Head Touch Fixations
Materials: None
Therapist should stand or sit behind the patient and randomly touch
them on the side of their head asking them to quickly look in the
same direction that they are touched. A second observer may be
necessary in front of the patient to monitor the patient's success with
moving their eyes in the appropriate direction. The patient should
hold their fixation in the specified direction as long as the therapist is
touching the temple area and should look straight ahead when
neither side is touched.
Patient's with hemianopsia/neglect will typically perform much better
on their dominant side, but may have great difficulty maintaining
fixation in the direction of their missing field. The therapist should
alternate sides, but should give greater attention to the patient's
weaker field.
Solitaire
Cards should be spread out in a wide field of view in front of the
patient, making it necessary for the patient to continually saccades
into their neglected field.
Peripheral Playing Cards
Therapist should isolate 6 to 12 pairs of matching cards and randomly
affix them to the wall to the right, left and center wall of a small room.
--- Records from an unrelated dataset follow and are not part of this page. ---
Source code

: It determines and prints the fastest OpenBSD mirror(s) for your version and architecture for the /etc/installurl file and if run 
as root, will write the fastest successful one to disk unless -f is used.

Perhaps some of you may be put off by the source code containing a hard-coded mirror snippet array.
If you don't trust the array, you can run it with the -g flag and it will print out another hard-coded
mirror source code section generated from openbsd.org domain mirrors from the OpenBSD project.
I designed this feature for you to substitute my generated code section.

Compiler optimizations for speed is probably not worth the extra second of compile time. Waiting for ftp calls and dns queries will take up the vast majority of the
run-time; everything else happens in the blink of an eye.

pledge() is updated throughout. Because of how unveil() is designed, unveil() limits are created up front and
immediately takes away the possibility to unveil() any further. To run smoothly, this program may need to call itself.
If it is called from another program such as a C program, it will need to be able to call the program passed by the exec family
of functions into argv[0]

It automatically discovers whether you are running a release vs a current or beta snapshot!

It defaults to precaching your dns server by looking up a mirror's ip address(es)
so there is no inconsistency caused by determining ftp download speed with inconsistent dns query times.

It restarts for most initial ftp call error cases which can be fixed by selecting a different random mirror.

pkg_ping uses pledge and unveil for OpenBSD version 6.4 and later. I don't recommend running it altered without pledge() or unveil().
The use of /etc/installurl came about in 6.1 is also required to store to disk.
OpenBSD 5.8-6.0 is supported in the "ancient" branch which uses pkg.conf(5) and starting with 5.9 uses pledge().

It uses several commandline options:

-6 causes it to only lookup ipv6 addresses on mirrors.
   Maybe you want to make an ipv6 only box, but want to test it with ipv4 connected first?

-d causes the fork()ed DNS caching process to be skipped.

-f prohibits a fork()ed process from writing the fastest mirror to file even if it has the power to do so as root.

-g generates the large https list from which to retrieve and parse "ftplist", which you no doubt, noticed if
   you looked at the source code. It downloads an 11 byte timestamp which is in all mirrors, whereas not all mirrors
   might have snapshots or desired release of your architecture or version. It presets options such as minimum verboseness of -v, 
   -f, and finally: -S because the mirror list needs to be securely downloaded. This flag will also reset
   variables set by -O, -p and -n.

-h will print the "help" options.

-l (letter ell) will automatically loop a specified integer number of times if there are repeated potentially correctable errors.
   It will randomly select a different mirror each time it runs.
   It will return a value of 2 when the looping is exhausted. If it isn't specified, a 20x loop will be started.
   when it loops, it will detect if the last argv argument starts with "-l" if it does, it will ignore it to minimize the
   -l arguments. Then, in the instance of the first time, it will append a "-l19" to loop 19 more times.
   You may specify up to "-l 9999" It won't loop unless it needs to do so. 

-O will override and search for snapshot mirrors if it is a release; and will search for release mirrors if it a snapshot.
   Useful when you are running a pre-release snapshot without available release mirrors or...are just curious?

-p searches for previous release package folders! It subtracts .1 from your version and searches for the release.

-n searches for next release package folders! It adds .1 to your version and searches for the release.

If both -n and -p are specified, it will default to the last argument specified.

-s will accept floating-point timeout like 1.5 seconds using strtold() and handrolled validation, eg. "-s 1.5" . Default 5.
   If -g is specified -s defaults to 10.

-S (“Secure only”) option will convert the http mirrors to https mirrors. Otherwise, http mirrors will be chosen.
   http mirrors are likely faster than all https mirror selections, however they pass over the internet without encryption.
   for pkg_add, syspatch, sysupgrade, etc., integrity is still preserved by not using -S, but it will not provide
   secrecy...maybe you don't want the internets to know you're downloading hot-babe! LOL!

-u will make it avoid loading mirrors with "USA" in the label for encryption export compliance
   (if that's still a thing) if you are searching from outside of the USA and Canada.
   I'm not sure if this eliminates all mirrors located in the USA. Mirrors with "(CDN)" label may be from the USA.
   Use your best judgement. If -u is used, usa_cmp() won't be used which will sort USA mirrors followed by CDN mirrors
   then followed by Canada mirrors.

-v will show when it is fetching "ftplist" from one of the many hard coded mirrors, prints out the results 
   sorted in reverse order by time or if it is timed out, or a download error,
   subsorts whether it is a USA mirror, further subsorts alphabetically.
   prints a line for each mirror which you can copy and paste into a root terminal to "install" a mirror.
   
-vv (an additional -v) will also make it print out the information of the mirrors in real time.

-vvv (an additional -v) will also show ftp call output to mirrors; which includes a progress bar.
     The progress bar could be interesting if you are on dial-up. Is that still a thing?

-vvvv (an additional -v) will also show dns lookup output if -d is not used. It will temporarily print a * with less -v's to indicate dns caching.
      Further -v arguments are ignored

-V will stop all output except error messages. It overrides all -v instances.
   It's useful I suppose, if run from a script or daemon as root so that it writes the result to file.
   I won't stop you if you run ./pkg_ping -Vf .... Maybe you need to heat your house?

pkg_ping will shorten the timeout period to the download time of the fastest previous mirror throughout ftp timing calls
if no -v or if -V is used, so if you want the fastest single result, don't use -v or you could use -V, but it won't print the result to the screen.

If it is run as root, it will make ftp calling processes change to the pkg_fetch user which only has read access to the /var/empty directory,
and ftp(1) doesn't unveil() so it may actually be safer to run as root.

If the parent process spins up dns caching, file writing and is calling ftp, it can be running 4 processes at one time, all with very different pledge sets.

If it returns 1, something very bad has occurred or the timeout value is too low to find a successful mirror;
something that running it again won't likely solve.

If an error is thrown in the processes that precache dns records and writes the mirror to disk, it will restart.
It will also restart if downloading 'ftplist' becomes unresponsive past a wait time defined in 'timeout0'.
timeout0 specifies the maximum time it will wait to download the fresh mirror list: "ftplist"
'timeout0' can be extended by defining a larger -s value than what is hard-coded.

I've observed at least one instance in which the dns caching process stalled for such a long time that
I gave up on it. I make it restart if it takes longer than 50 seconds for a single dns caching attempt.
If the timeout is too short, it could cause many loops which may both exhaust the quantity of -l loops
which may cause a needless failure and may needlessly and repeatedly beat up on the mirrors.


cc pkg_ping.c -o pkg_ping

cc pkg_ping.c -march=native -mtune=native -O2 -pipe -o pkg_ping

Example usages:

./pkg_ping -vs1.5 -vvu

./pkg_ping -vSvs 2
Keep in mind that patients are going to be asked to match up “pairs”
of cards so place one card on the right wall and its pair on an
opposite wall, whenever possible. The patient is then asked to find
as many pairs of cards as possible by searching the wall on their left
and matching it with the appropriate card on the right. The therapist
can also request that the patient seek out specific cards and find its
pair.
To increase difficulty, visualization skills can be used by asking the
patient to scan one wall and remember the location of as many cards
as possible. The patient is then allowed to search the opposite wall
and identify as many matching pairs as they can remember.
To further increase difficulty, the patient can be given a set time of 1
to 2 minutes to find as many matched pairs as possible. This score
can be measured against the patient’s own best score from prior days
as an incentive to improve their processing speed.